Lo Stato adotti IMMEDIATAMENTE le misure di protezione a favore della giornalista Marilena Natale e di Don Maurizio Patriciello. Entrambi saranno presenti ed interverranno al nostra convegno a Formia del 12 ottobre

Due persone sono in pericolo e si tratta di persone entrambe coraggiose ed anche nostre care amiche.
Entrambe stanno correndo il rischio di ritorsioni gravissime da parte della camorra la quale sicuramente vorrà vendicarsi per quanto esse stanno facendo a proposito dell’avvelenamento dei territori con l’interramento di sostanze tossiche.

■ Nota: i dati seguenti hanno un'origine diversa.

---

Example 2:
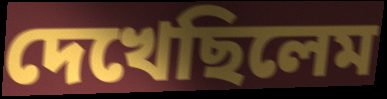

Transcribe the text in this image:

দেখেছিলেম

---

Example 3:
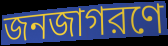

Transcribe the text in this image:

জনজাগরণে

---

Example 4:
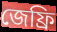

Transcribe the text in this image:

জেফ্রি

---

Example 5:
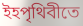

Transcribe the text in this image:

ইহপৃথিবীতে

Si tratta di Marilena Natale e di Don Maurizio Patriciello.
Questo ultimo, anche se non figura fra i relatori del Convegno a Formia del 12 ottobre, sarà senz’altro presente e noi gli chiederemo di intervenire.
Sarà un convegno, quello del 12 ottobre, per l’attualità del tema oltreché per l’autorevolezza di tutti i relatori, che dovrà servire ad accendere i riflettori di tutto il mondo su quanto è avvenuto e sta avvenendo ogni giorno in Campania, nel Lazio, nel Molise, con gravissime conseguenze su tutta Italia e sulla salute di milioni di persone.

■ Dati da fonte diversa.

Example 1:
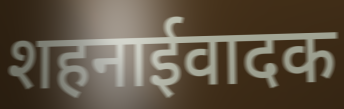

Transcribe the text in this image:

शहनाईवादक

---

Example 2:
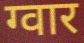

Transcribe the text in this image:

ग्वार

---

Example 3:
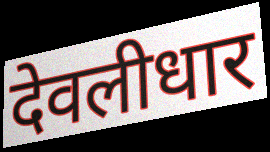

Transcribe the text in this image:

देवलीधार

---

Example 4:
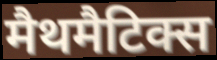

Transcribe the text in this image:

मैथमैटिक्स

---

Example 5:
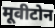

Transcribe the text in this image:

मूवीटोन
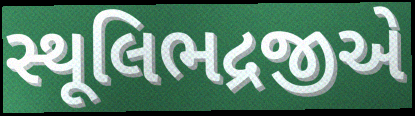
સ્થૂલિભદ્રજીએ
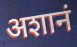
अशानं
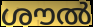
ശൗൽ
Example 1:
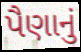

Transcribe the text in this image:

પૈણાનું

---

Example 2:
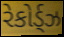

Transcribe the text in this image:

રેકોર્ડ્ઝ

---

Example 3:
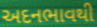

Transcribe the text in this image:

અદનભાવથી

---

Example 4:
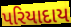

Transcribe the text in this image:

પરિયાદાય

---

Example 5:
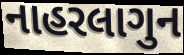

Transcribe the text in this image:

નાહરલાગુન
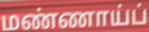
மண்ணாய்ப்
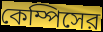
কেম্পিসের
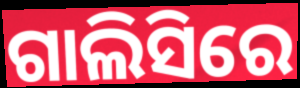
ଗାଲିସିରେ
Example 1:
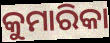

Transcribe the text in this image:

କୁମାରିକା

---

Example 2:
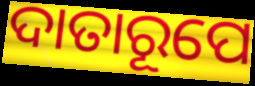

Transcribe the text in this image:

ଦାତାରୂପେ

Non dimentichiamo mai che il pentito di camorra Carmine Schiavone ha ipotizzato la morte per malattie tumorali di 5 milioni di innocenti.
Un eccidio dalle proporzioni eccezionali per il quale chiederemo alla Magistratura europea di procedere contro lo Stato italiano per le sue inadempienze.
Perché se è prevedibile e in certo senso comprensibile un comportamento criminale da parte dei camorristi, non lo è per un magistrato, un poliziotto, un carabiniere, un politico, un “colletto
bianco”, insomma, che ha giurato di essere fedele allo Stato ed alla Costituzione.
Questa gente DEVE andare in galera.
Come debbono andare in galera tutti coloro che in un modo o nell’altro giustificano oggettivamente questi criminali in giacca e cravatta arrivando anche a tentare di screditare le dichiarazioni di un pentito come Carmine Schiavone e di altri collaboratori e testimoni di giustizia definiti attendibili dai Magistrati e che hanno dato e danno un altissimo contributo alla Giustizia giusta.
Dicevamo di Marilena Natale e di Don Patriciello, i quali hanno messo a repentaglio la loro vita per mettere alla luce il danno incalcolabile che hanno prodotto i camorristi e chi li protegge.
Lo Stato intervenga subito ed adotti immediatamente le misure di protezione necessarie a tutela della vita di questi due angeli.